Лука Лукич перевел на нее взгляд, покачал головой. Глаза его были светлыми, и весь он казался просветленным. Он выпростал исхудавшую руку из-под тулупа, погладил Прасковью по голове, слеза выступила у него.
Прасковья взвыла, завыли бабы, собравшиеся в старой избе, засопел Андриян.

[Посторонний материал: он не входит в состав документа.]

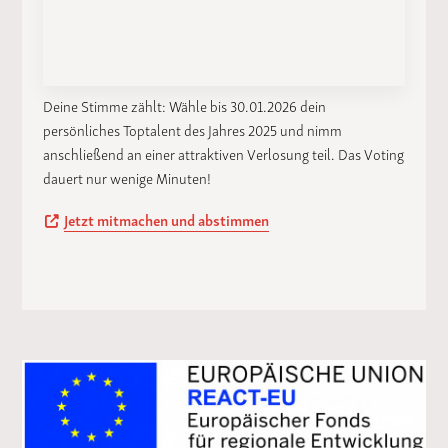
Deine Stimme zählt: Wähle bis 30.01.2026 dein
persönliches Toptalent des Jahres 2025 und nimm
anschließend an einer attraktiven Verlosung teil. Das Voting
dauert nur wenige Minuten!
Jetzt mitmachen und abstimmen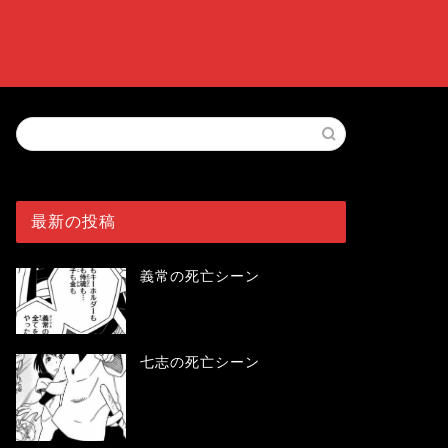
最新の投稿
義常の死亡シーン
七志の死亡シーン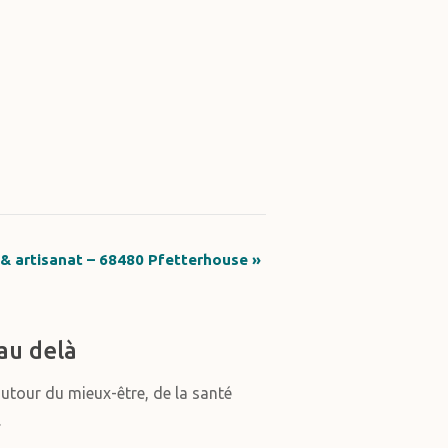
 & artisanat – 68480 Pfetterhouse
»
au delà
autour du mieux-être, de la santé
.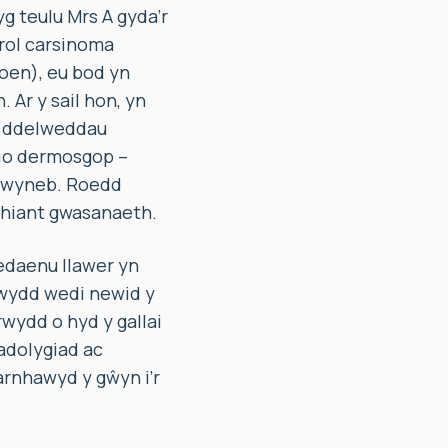
g teulu Mrs A gyda’r
rol carsinoma
oen), eu bod yn
 Ar y sail hon, yn
am ddelweddau
io dermosgop –
n wyneb. Roedd
thiant gwasanaeth.
edaenu llawer yn
rwydd wedi newid y
rwydd o hyd y gallai
adolygiad ac
rnhawyd y gŵyn i’r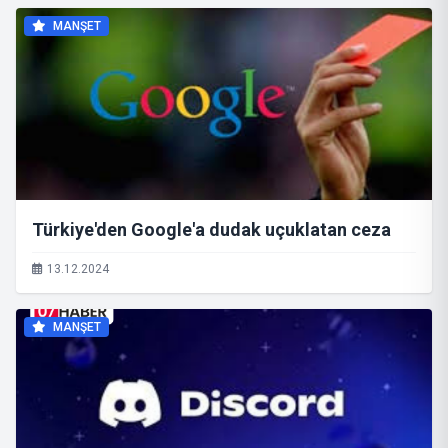
MANŞET
Türkiye'den Google'a dudak uçuklatan ceza
13.12.2024
MANŞET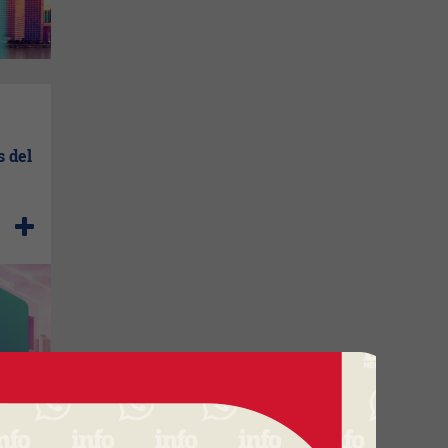
s del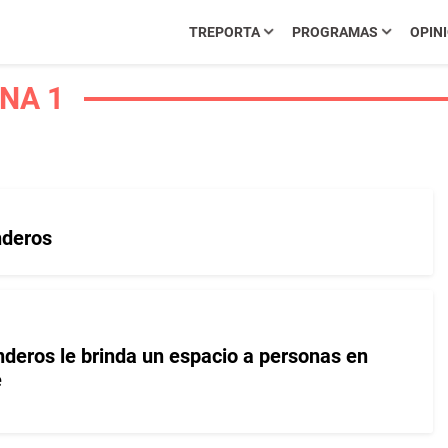
TREPORTA
PROGRAMAS
OPIN
NA 1
nderos
deros le brinda un espacio a personas en
e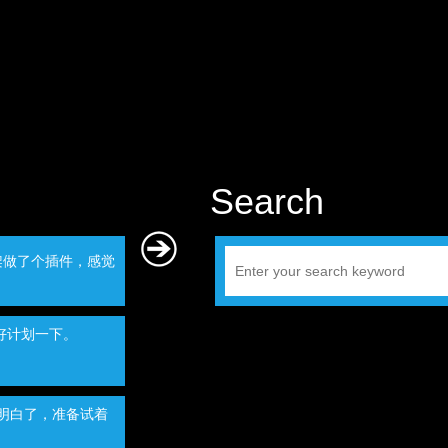
Search
架做了个插件，感觉
好计划一下。
点明白了，准备试着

— Ты уж не помирать ли собрался? — спросил старый солдат.
— А кто тебе, дураку, это сказал? — Лука Лукич рассмеялся.
Все так и обмерли.
Лука Лукич заснул… Ночью с ним спал Андриян, и снова бред навалился на старика. Андриян выдержал две ночи, затем Петр сменил его. После первых петухов старик пришел в себя.
— Зажги ночник, — попросил он внука. — Тёмно, душно, ох-ох, душно, тёмно!
Петр зажег лампаду.
— Тёмно, душно! — вскрикнул Лука Лукич и затих, словно его свалил удар.
Петр подошел к деду, прислонился ухом к груди: сердце под рубашкой билось едва слышно.
«Кончается, — Петр положил руки деда крестом на груди. — Слава богу, кончится без третьего порошка!»
Петр заснул. Разбудили его бредовые выкрики Луки Лукича. Он метался, вершковые доски кровати трещали под ним, он сбрасывал с себя тулуп, которым был накрыт. Петр едва справился с ним. Лука Лукич снова притих.
Пропели третьи петухи. Лука Лукич попросил пить.